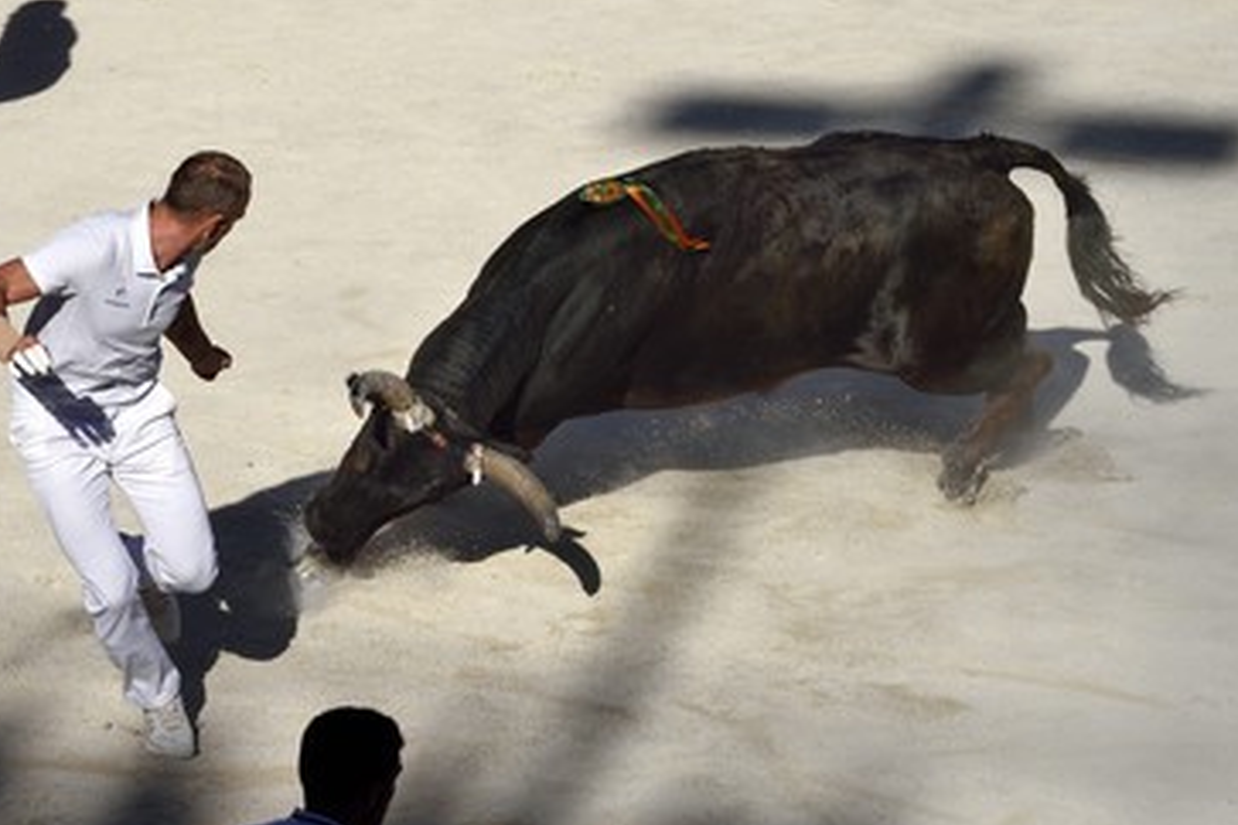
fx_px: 5364
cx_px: 552
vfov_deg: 8.8
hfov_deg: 13.2
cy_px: 406
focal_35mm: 156
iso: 400
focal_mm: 135
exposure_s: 1/1250
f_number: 11
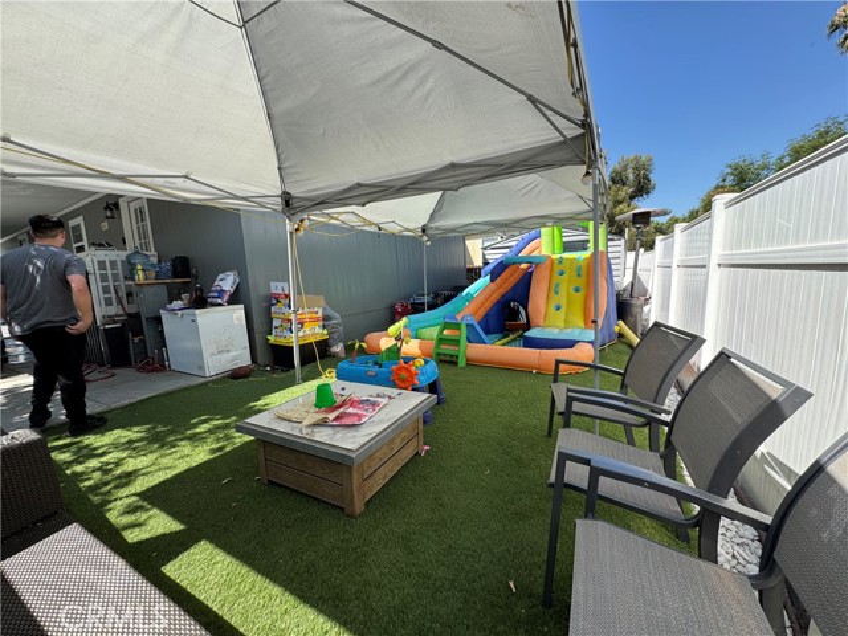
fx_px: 343
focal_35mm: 14
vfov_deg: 85.7
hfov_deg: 102.1
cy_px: 318
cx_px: 424
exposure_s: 1/615
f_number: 2.2
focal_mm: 2.22
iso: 40
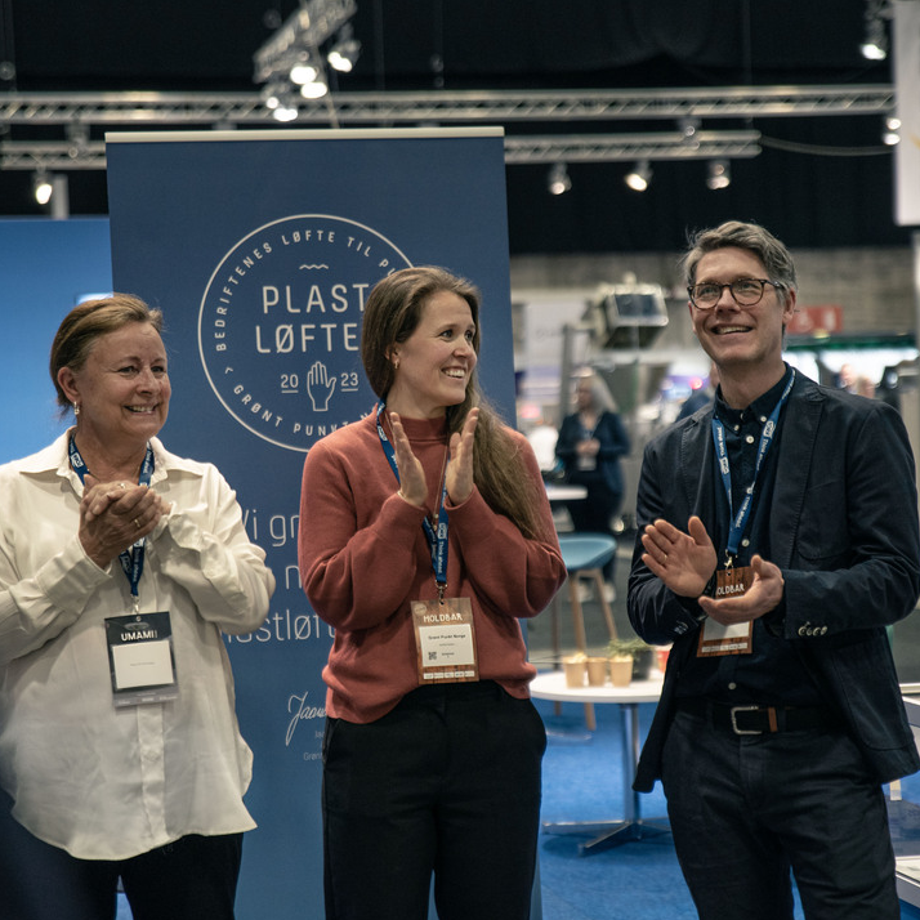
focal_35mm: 90
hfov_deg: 19.3
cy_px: 463
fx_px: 2706
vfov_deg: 19.3
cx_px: 445
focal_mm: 70
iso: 640
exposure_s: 1/160
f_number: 2.8
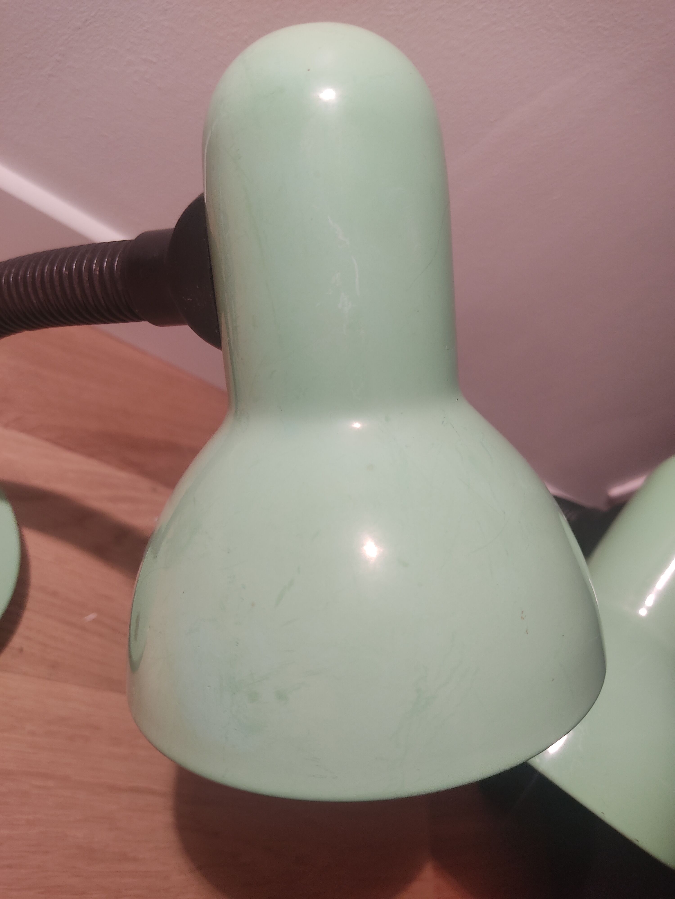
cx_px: 338
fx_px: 676
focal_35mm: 26
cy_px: 450
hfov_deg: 53.1
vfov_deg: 67.3
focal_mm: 4.74
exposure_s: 1/33
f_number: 1.79
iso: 456
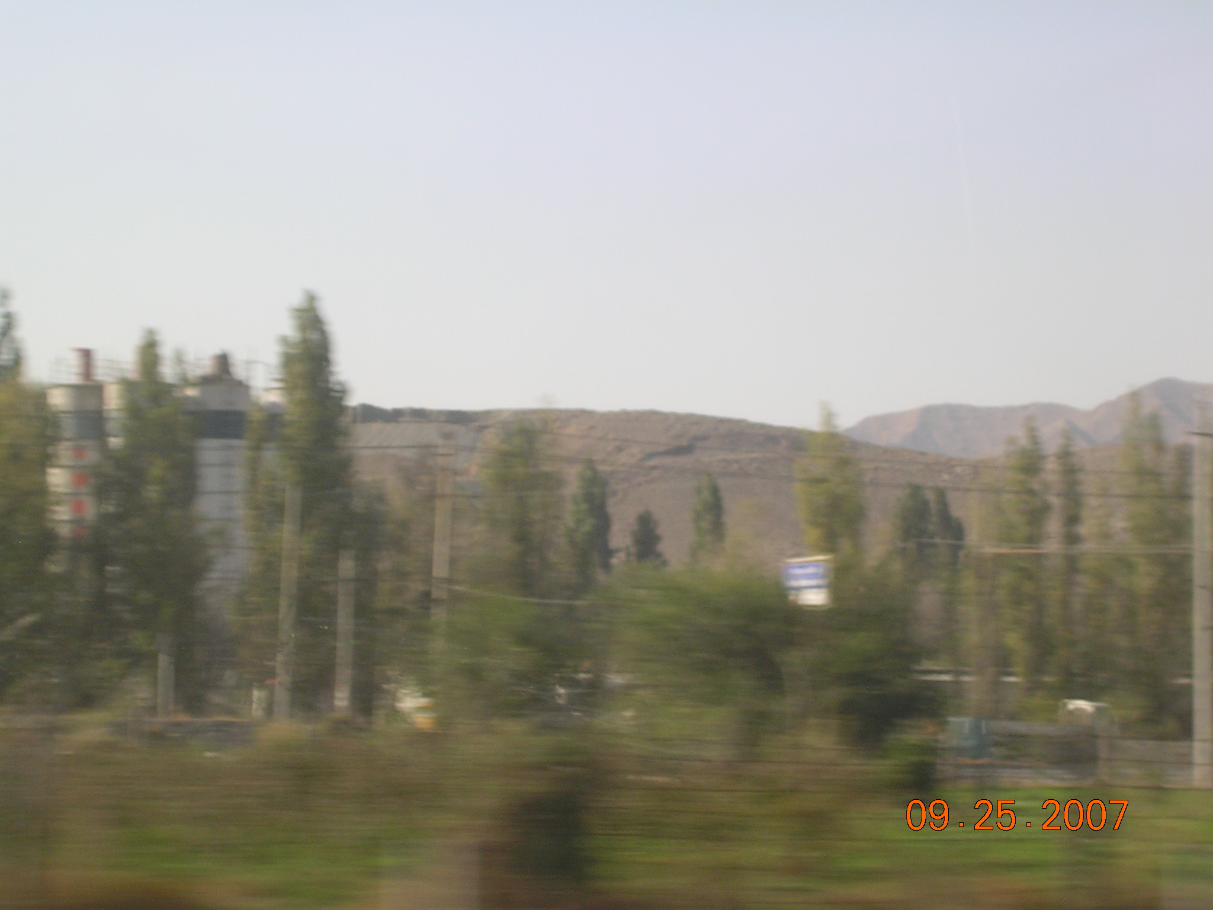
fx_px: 4030
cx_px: 606
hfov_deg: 17.1
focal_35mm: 115
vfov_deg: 12.9
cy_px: 455
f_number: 4.9
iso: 50
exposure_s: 1/46.2
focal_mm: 17.4
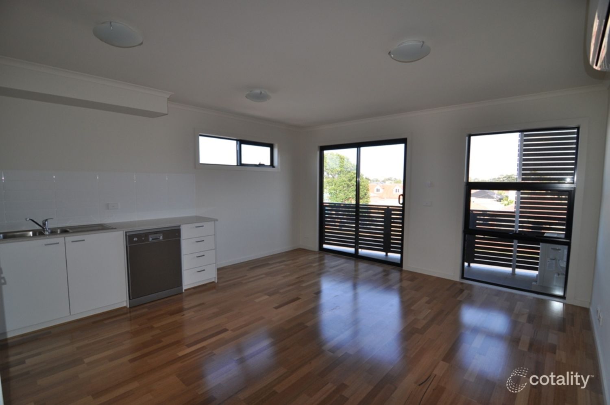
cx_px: 305
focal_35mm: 16
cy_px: 202
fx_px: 279
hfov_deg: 95.1
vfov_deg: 71.9
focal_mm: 11
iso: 200
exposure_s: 1/200
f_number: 4.5
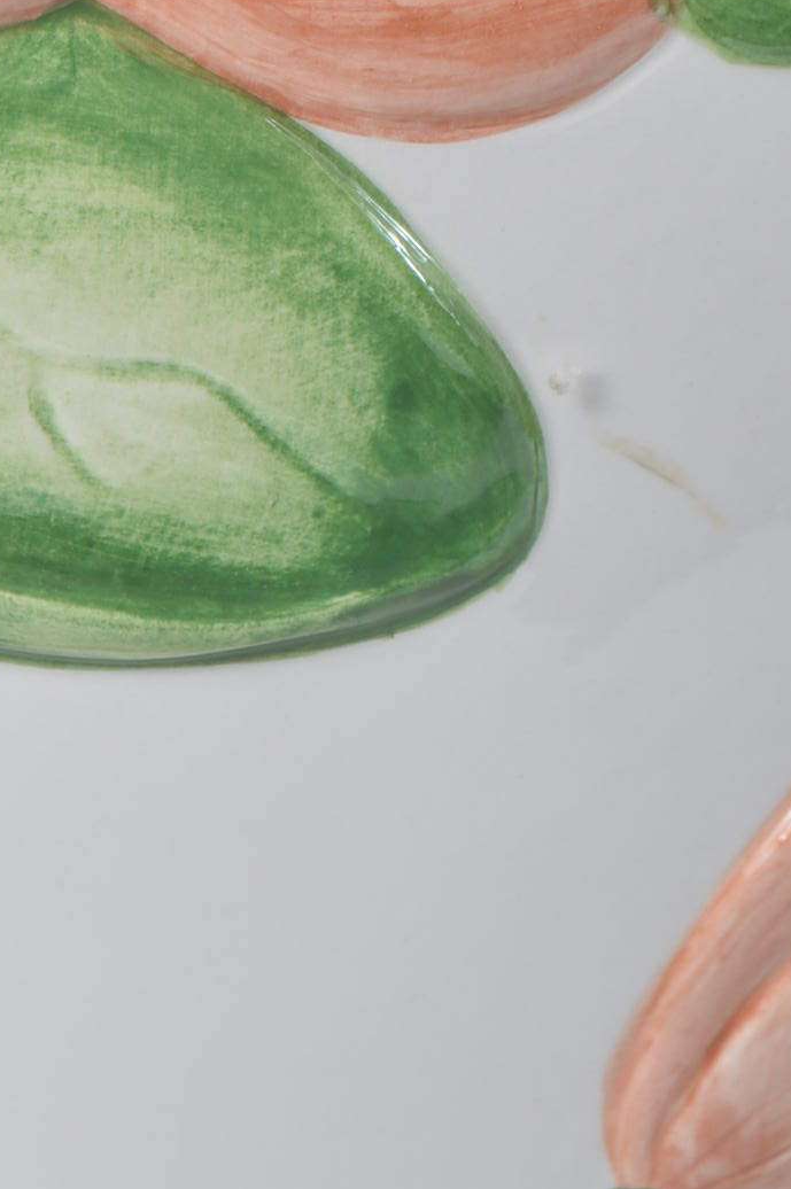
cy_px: -200
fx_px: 7905
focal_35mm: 239
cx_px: -55
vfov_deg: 8.5
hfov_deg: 5.7
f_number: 7.1
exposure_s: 1/80
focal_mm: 55
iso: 100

EXERCISE REQUIREMENTS |
In the copy, include no pictures, but repeat the listing exactly.

EXPECTED ANSWER |
fx_px: 5364
cx_px: 552
vfov_deg: 8.8
hfov_deg: 13.2
cy_px: 406
focal_35mm: 156
iso: 400
focal_mm: 135
exposure_s: 1/1250
f_number: 11
fx_px: 343
focal_35mm: 14
vfov_deg: 85.7
hfov_deg: 102.1
cy_px: 318
cx_px: 424
exposure_s: 1/615
f_number: 2.2
focal_mm: 2.22
iso: 40
focal_35mm: 90
hfov_deg: 19.3
cy_px: 463
fx_px: 2706
vfov_deg: 19.3
cx_px: 445
focal_mm: 70
iso: 640
exposure_s: 1/160
f_number: 2.8
cx_px: 338
fx_px: 676
focal_35mm: 26
cy_px: 450
hfov_deg: 53.1
vfov_deg: 67.3
focal_mm: 4.74
exposure_s: 1/33
f_number: 1.79
iso: 456
fx_px: 4030
cx_px: 606
hfov_deg: 17.1
focal_35mm: 115
vfov_deg: 12.9
cy_px: 455
f_number: 4.9
iso: 50
exposure_s: 1/46.2
focal_mm: 17.4
cx_px: 305
focal_35mm: 16
cy_px: 202
fx_px: 279
hfov_deg: 95.1
vfov_deg: 71.9
focal_mm: 11
iso: 200
exposure_s: 1/200
f_number: 4.5
cy_px: -200
fx_px: 7905
focal_35mm: 239
cx_px: -55
vfov_deg: 8.5
hfov_deg: 5.7
f_number: 7.1
exposure_s: 1/80
focal_mm: 55
iso: 100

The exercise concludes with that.